I'm using a system with multiple storage devices with different write throughput. As explained in question Why were "USB-stick stall" problems reported in 2013? Why wasn't this problem solved by the existing "No-I/O dirty throttling" code? Linux allows a single slow device to use nearly all of disk cache for write buffering by default, which results in poor performance for all processes, even when those processes write to other devices. And the situation gets even worse if any process uses void sync(void)
which stalls for writing the whole cache. If a process is e.g. writing an ISO image to slow USB memory stick, the whole image may be in kernel cache from the start of the process so sync()
would end up waiting for the whole ISO image being written to the slow memory stick.
Even without processes calling void sync(void)
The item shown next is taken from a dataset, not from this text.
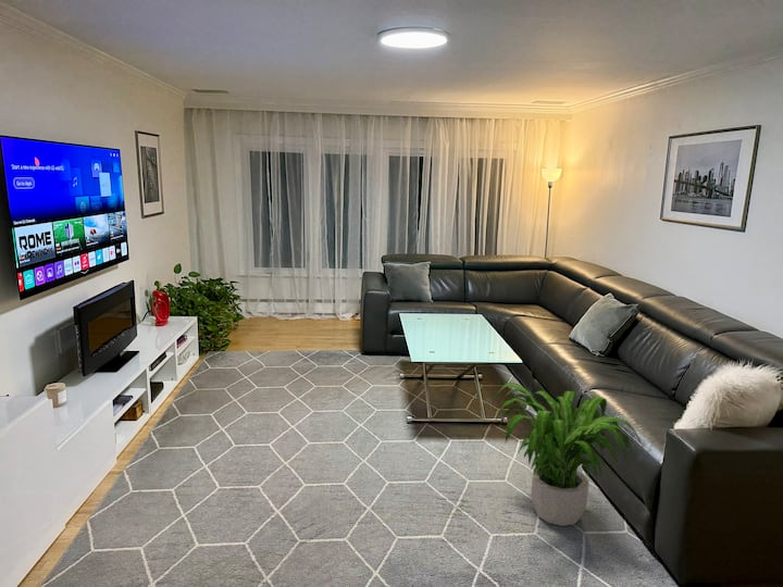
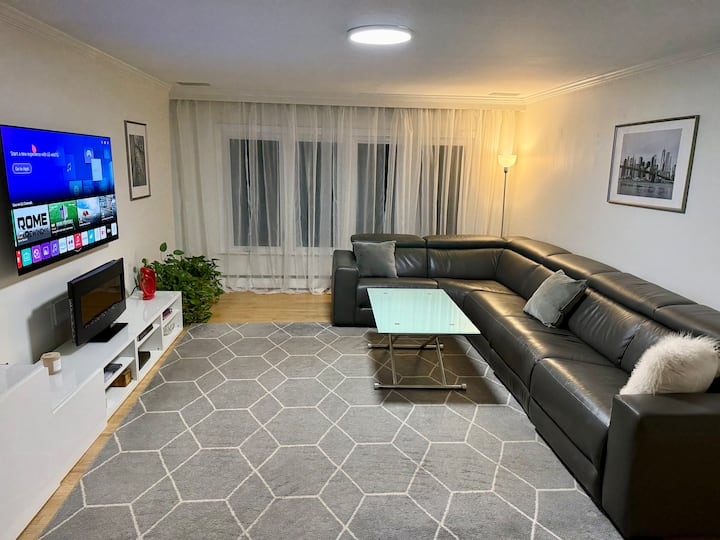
- potted plant [492,382,643,527]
, all programs will suffer slowdown because instead of using background writing as usual, all the programs are forced to use syncronous writing if current system wide write cached exceeds /proc/sys/vm/dirty_background_bytes
bytes.
I would want to avoid this by preventing a single (or multiple running in parallel) slow storage devices from slowing down the whole system. As far as I know, this requires limiting the cache usage for write buffering allowed a single slow device. The cache should be big enough that the slow and fast device are the bottleneck for any process using those devices but those processes are not limited by other devices, as happens with default configuration.
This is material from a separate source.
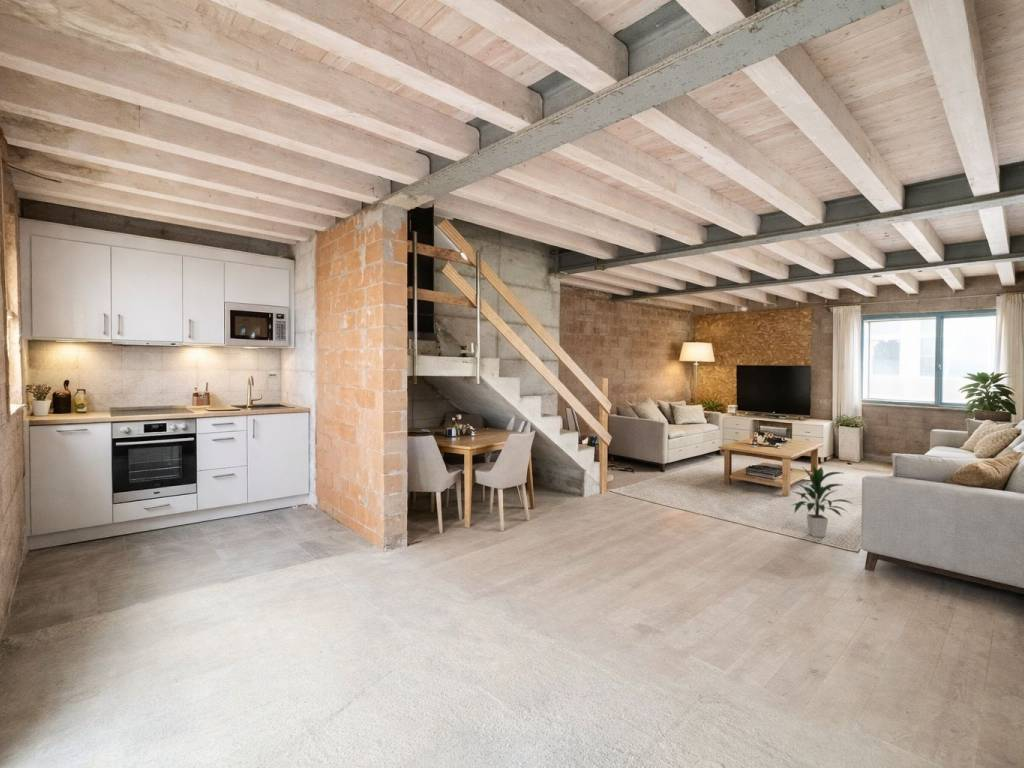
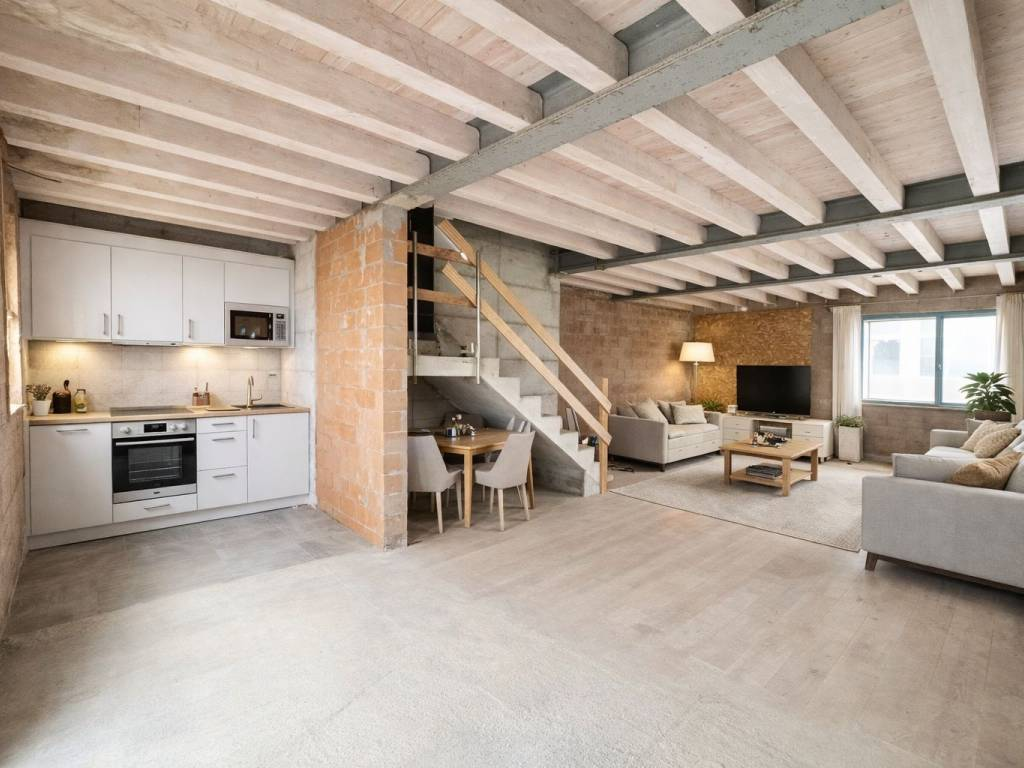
- indoor plant [790,464,855,538]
I've figured out that if I limit /proc/sys/vm/dirty_background_bytes
to 50 MB and /proc/sys/vm/dirty_bytes
to 200 MB then the latency of the system never gets truly bad but I still get some slowdown when I write to slow devices. I think this happens because all writing is forced syncronous when more than 50 MB dirty cache is in use. If we assume a situation where process writing to the slow memory has 52 MB in the cache and another process wants to write 4 KB file to another fast SSD device, that 4 KB write has to be syncronous, too, which causes slowdown to SSD device speeds instead of running at RAM speeds. On the other hand, the max 200 MB write cache may be too little when writing to truly fast SSD devices because the process generating the data may not be fast enough to fill the cache. As a result, heavily limiting those two kernel settings is a tradeoff for avoiding worst case latency but getting non-optimal average performance.
I know that if I set device BDI max_ratio
to value less than 100
, then that will be used as a percentage of the whole write cache that can be used for that device.
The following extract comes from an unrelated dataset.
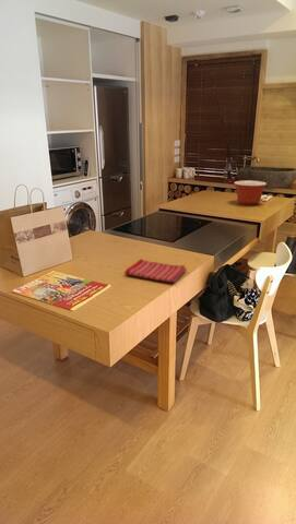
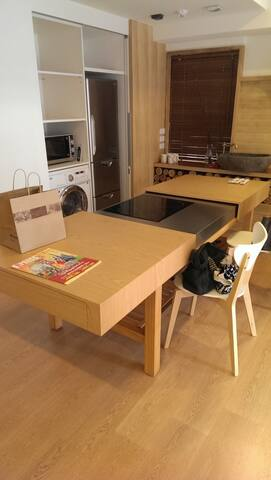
- dish towel [123,258,188,284]
- mixing bowl [233,180,268,206]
However, the default for any device is 100
so any slow device is allowed to force the whole system to slow down. I've tested that setting max_ratio
to value way below 100
works nicely and prevents any slowdown from the slow device because that device cannot waste all of the cache.
How to set max_ratio
to value less than 100
for all devices, including devices connected in the future? I could write a script that runs during system boot and configures all the connected devices but then newly connected storage (be it USB, eSATA or any other connection method) is allowed to take all the write cache.